Cette étude continue à rassurer : ces vaccins n’ont pas d’effet paradoxal adverse, soit en aggravant des infections par un mécanisme d’augmentation de l’infection médiée par les anticorps, soit en favorisant une transmission couverte en transformant des infections symptomatiques en infections asymptomatiques. En fait, cette étude complète le benchmark de l’ensemble des variables dépendantes en termes de sécurité et d’efficacité, qui devront être vérifiées pour l’ensemble des vaccins en cours de développement, en particulier pour les vaccins de sous-unités protéiques ou de virus inactivés, pour lesquels la probabilité d’aggravation de l’infection par des anticorps est plus élevée.
Toutes les données de la présente étude au contraire indiquent qu’en diminuant d’environ 90% l’incidence d’infection chez les vaccinés, mais aussi l’excrétion de virus, en charge et en durée, en cas de breakthrough, l’effet de la vaccination par les deux vaccins à ARNm est de réduire massivement la transmission de virus.
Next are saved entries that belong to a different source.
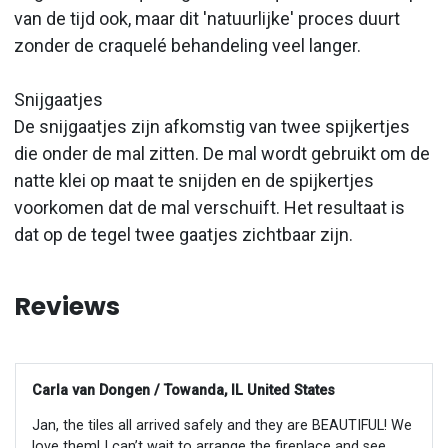
van de tijd ook, maar dit 'natuurlijke' proces duurt
zonder de craquelé behandeling veel langer.
Snijgaatjes
De snijgaatjes zijn afkomstig van twee spijkertjes
die onder de mal zitten. De mal wordt gebruikt om de
natte klei op maat te snijden en de spijkertjes
voorkomen dat de mal verschuift. Het resultaat is
dat op de tegel twee gaatjes zichtbaar zijn.
Reviews
Carla van Dongen / Towanda, IL United States
Jan, the tiles all arrived safely and they are BEAUTIFUL! We
love them! I can’t wait to arrange the fireplace and see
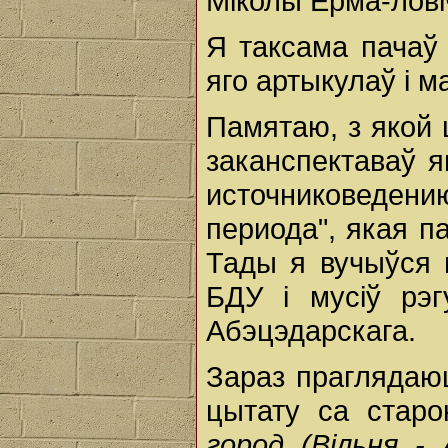
Міколы Ерма-ловіч
Я таксама пачаў
яго артыкулаў і м
Памятаю, з якой 
заканспектаваў я
источниковедени
периода", якая п
Тады я вучыўся н
БДУ і мусіў рэг
Абэцэдарскага.
Зараз праглядаюц
цытату са старо
город (Вільня -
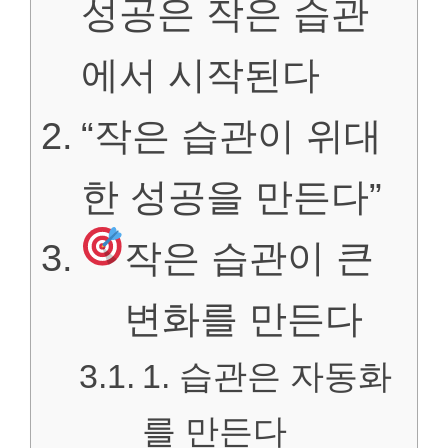
성공은 작은 습관
에서 시작된다
“작은 습관이 위대
한 성공을 만든다”
작은 습관이 큰
변화를 만든다
1. 습관은 자동화
를 만든다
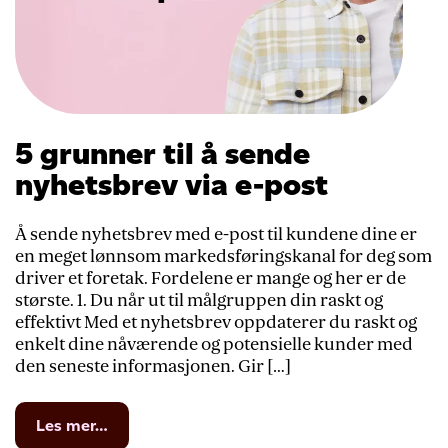
5 grunner til å sende
nyhetsbrev via e-post
Å sende nyhetsbrev med e-post til kundene dine er
en meget lønnsom markedsføringskanal for deg som
driver et foretak. Fordelene er mange og her er de
største. 1. Du når ut til målgruppen din raskt og
effektivt Med et nyhetsbrev oppdaterer du raskt og
enkelt dine nåværende og potensielle kunder med
den seneste informasjonen. Gir […]
from
Les mer…
5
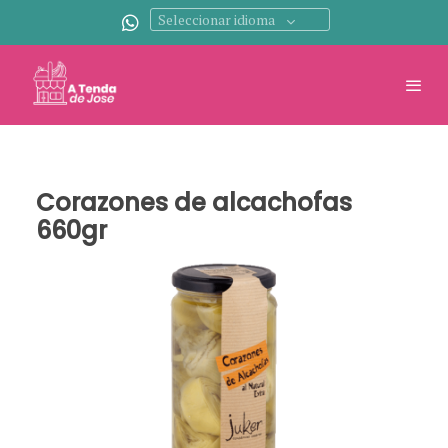
Seleccionar idioma
Corazones de alcachofas
660gr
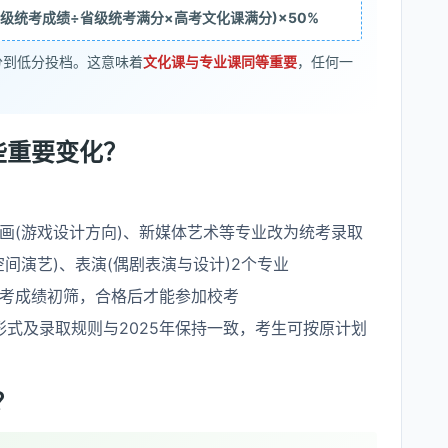
 (省级统考成绩÷省级统考满分×高考文化课满分)×50%
分到低分投档。这意味着
文化课与专业课同等重要
，任何一
些重要变化？
画(游戏设计方向)、新媒体艺术等专业改为统考录取
间演艺)、表演(偶剧表演与设计)2个专业
考成绩初筛，合格后才能参加校考
形式及录取规则与2025年保持一致，考生可按原计划
？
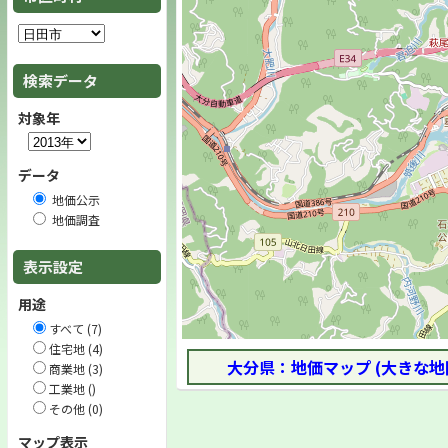
検索データ
対象年
データ
地価公示
地価調査
表示設定
用途
すべて (7)
住宅地 (4)
大分県：地価マップ (大きな地
商業地 (3)
工業地 ()
その他 (0)
マップ表示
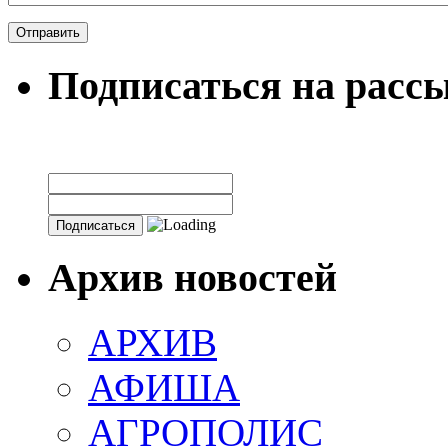
Подписаться на расс
Архив новостей
АРХИВ
АФИША
АГРОПОЛИС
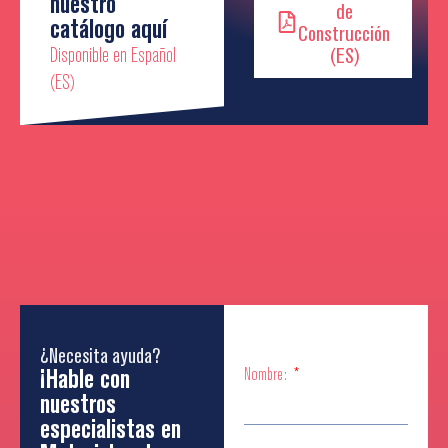
nuestro
de
catálogo aquí
Construcción
Disponible en Español
(ES)
(ES)
¿Necesita ayuda?
¡Hable con
Nombre:
nuestros
especialistas en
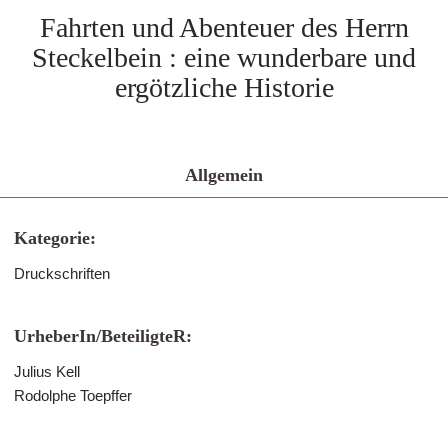
Fahrten und Abenteuer des Herrn
Steckelbein : eine wunderbare und
ergötzliche Historie
Allgemein
Kategorie:
Druckschriften
UrheberIn/BeteiligteR:
Julius Kell
Rodolphe Toepffer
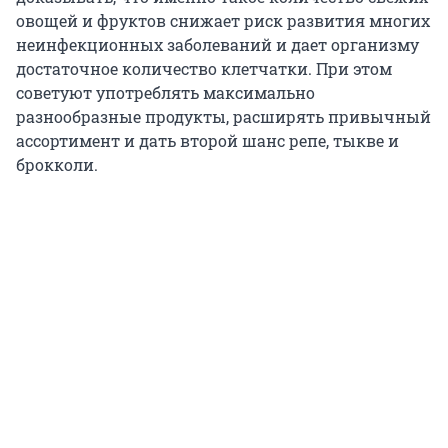
овощей и фруктов снижает риск развития многих
неинфекционных заболеваний и дает организму
достаточное количество клетчатки. При этом
советуют употреблять максимально
разнообразные продукты, расширять привычный
ассортимент и дать второй шанс репе, тыкве и
брокколи.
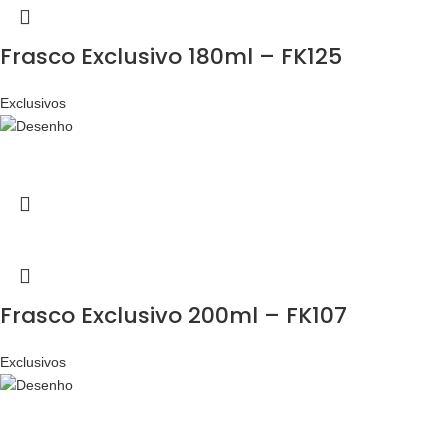
Frasco Exclusivo 180ml – FK125
Exclusivos
Frasco Exclusivo 200ml – FK107
Exclusivos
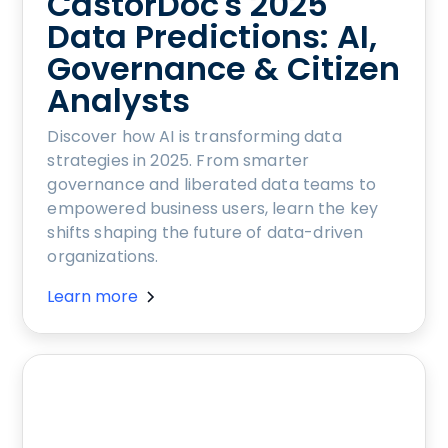
CastorDoc's 2025
Data Predictions: AI,
Governance & Citizen
Analysts
Discover how AI is transforming data
strategies in 2025. From smarter
governance and liberated data teams to
empowered business users, learn the key
shifts shaping the future of data-driven
organizations.
Learn more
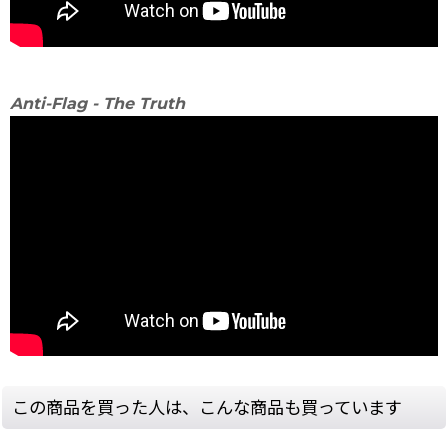
Anti-Flag - The Truth
この商品を買った人は、こんな商品も買っています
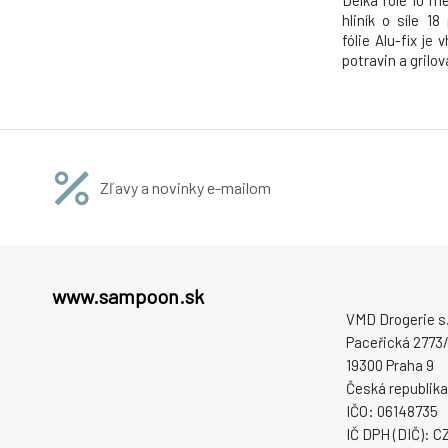
Délka role 10 me
hliník o síle 18
fólie Alu-fix je
potravin a grilov
Zľavy a novinky e-mailom
www.sampoon.sk
VMD Drogerie s.r
Paceřická 2773/
19300 Praha 9
Česká republika
IČO: 06148735
IČ DPH (DIČ): 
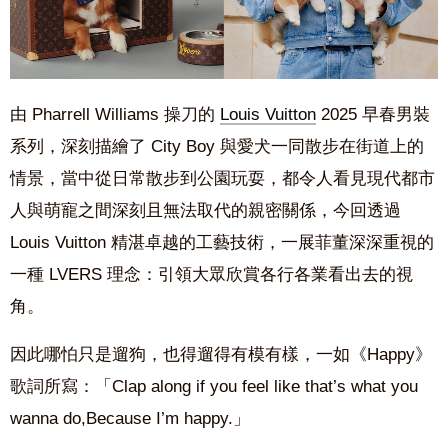
由 Pharrell Williams 操刀的
Louis Vuitton
2025 早春男裝
系列，深刻描繪了 City Boy 與愛犬一同散步在街道上的
情景，當中從日常散步到公園玩耍，都令人看見現代都市
人與萌寵之間深刻且無法取代的親密關係，今回透過
Louis Vuitton 精湛卓越的工藝技術，一展菲董深深重視的
一種 LVERS 理念：引領大眾欣賞各行各業看出去的視
角。
因此哪怕只是遛狗，也得遛得有模有樣，一如《Happy》
歌詞所寫：「Clap along if you feel like that’s what you
wanna do,Because I’m happy.」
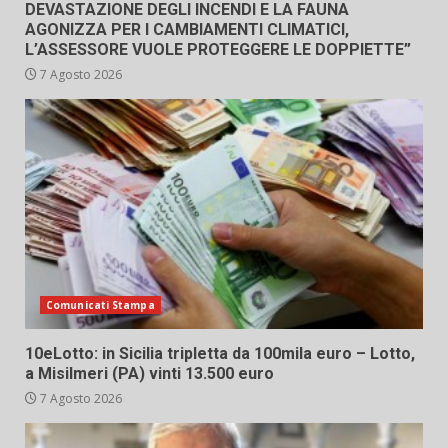
DEVASTAZIONE DEGLI INCENDI E LA FAUNA
AGONIZZA PER I CAMBIAMENTI CLIMATICI,
L’ASSESSORE VUOLE PROTEGGERE LE DOPPIETTE”
7 Agosto 2026
Comunicati Stampa
10eLotto: in Sicilia tripletta da 100mila euro – Lotto,
a Misilmeri (PA) vinti 13.500 euro
7 Agosto 2026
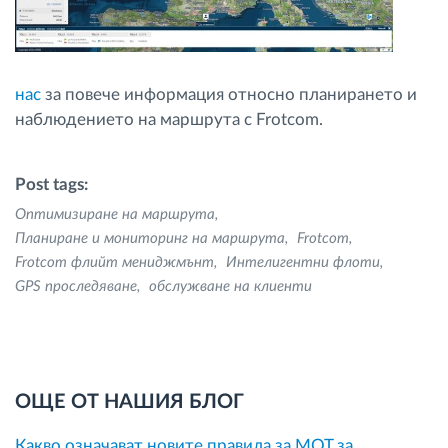
нас
за повече информация относно планирането и
наблюдението на маршрута с Frotcom.
Post tags:
Оптимизиране на маршрута
Планиране и мониторинг на маршрута
Frotcom
Frotcom флийт мениджмънт
Интелигентни флоти
GPS проследяване
обслужване на клиенти
ОЩЕ ОТ НАШИЯ БЛОГ
Какво означават новите правила за MOT за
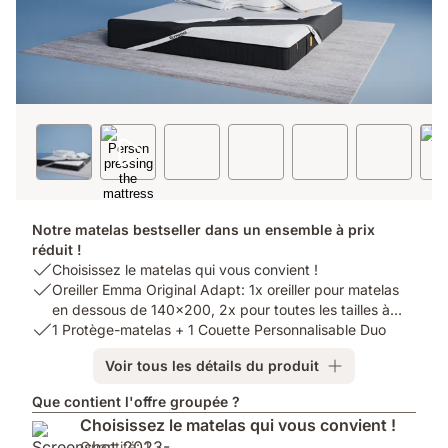
Notre matelas bestseller dans un ensemble à prix
réduit !
USP
Choisissez le matelas qui vous convient !
1:
USP
Oreiller Emma Original Adapt: 1x oreiller pour matelas
Choisissez
2:
en dessous de 140x200, 2x pour toutes les tailles à
le
Oreiller
USP
1 Protège-matelas + 1 Couette Personnalisable Duo
partir de 140x200
1
matelas
Emma
3:
Voir tous les détails du produit
qui
Original
1
vous
Adapt:
Protège-
Que contient l'offre groupée ?
convient
1x
matelas
Choisissez le matelas qui vous convient !
!
oreiller
+
Quantité: 1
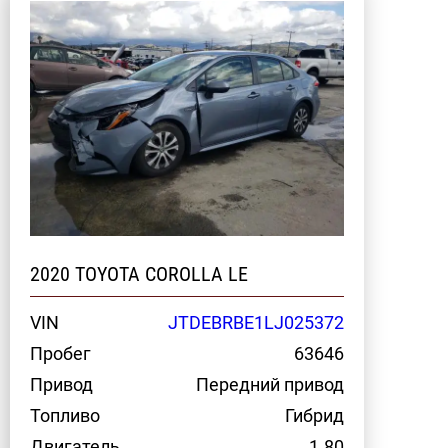
2020 TOYOTA COROLLA LE
VIN
JTDEBRBE1LJ025372
Пробег
63646
Привод
Передний привод
Топливо
Гибрид
Двигатель
1.80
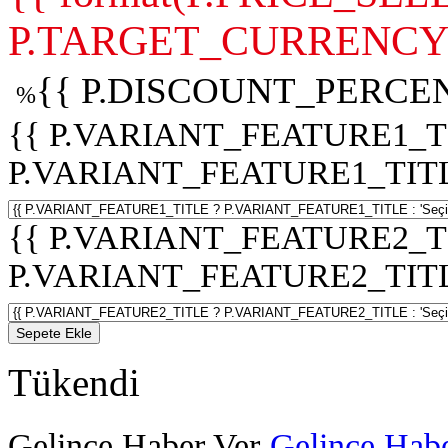
P.TARGET_CURRENCY 
{{ P.DISCOUNT_PERCEN
%
{{ P.VARIANT_FEATURE1_T
P.VARIANT_FEATURE1_TITLE :
{{ P.VARIANT_FEATURE2_T
P.VARIANT_FEATURE2_TITLE :
Sepete Ekle
Tükendi
Gelince Haber Ver
Gelince Habe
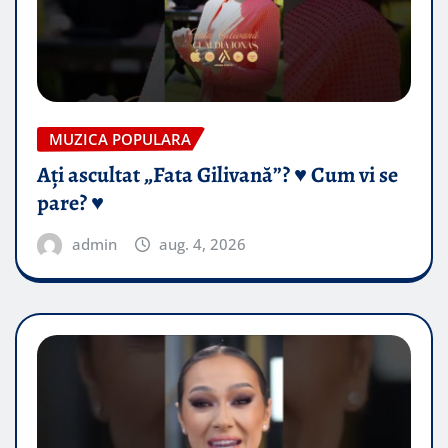
MUZICA POPULARA
Ați ascultat „Fata Gilivană”? ♥️ Cum vi se
pare? ♥️
admin
aug. 4, 2026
Cette conclusion a été produite à une période qui précède, il est vrai, l’apparition des derniers variants de transmission.
Paradoxalement, l’efficacité des vaccins réduisant à un tel degré l’incidence d’infections malgré vaccination, l’estimation du profil microbiologique de ces épisodes reste relativement imprécis malgré la grande taille de l’étude.
Il est possible que les données de ce type restent les meilleures concernant la transmission. En effet, montrer directement l’effet de la vaccination sur la transmission demandera une intensité et une qualité du traçage épidémiologique représentant une quantité très importante de travail.
En résumé, à ce jour, en ce qui concerne les deux vaccins à mR333NA autorisés, tous les feux sont au vert, non seulement en termes de sécurité, mais aussi d’efficacité, et sur toutes les variables considérées. Les résultats préliminaires, médiocres du vaccin à ARNm Curevac montrent que le succès de ce nouveau type de vaccin n’était pas assuré a priori. On ne peut donc que se réjouir chaudement de disposer de tels outils dans notre lutte contre la pandémie, et les utiliser aussi largement que possible.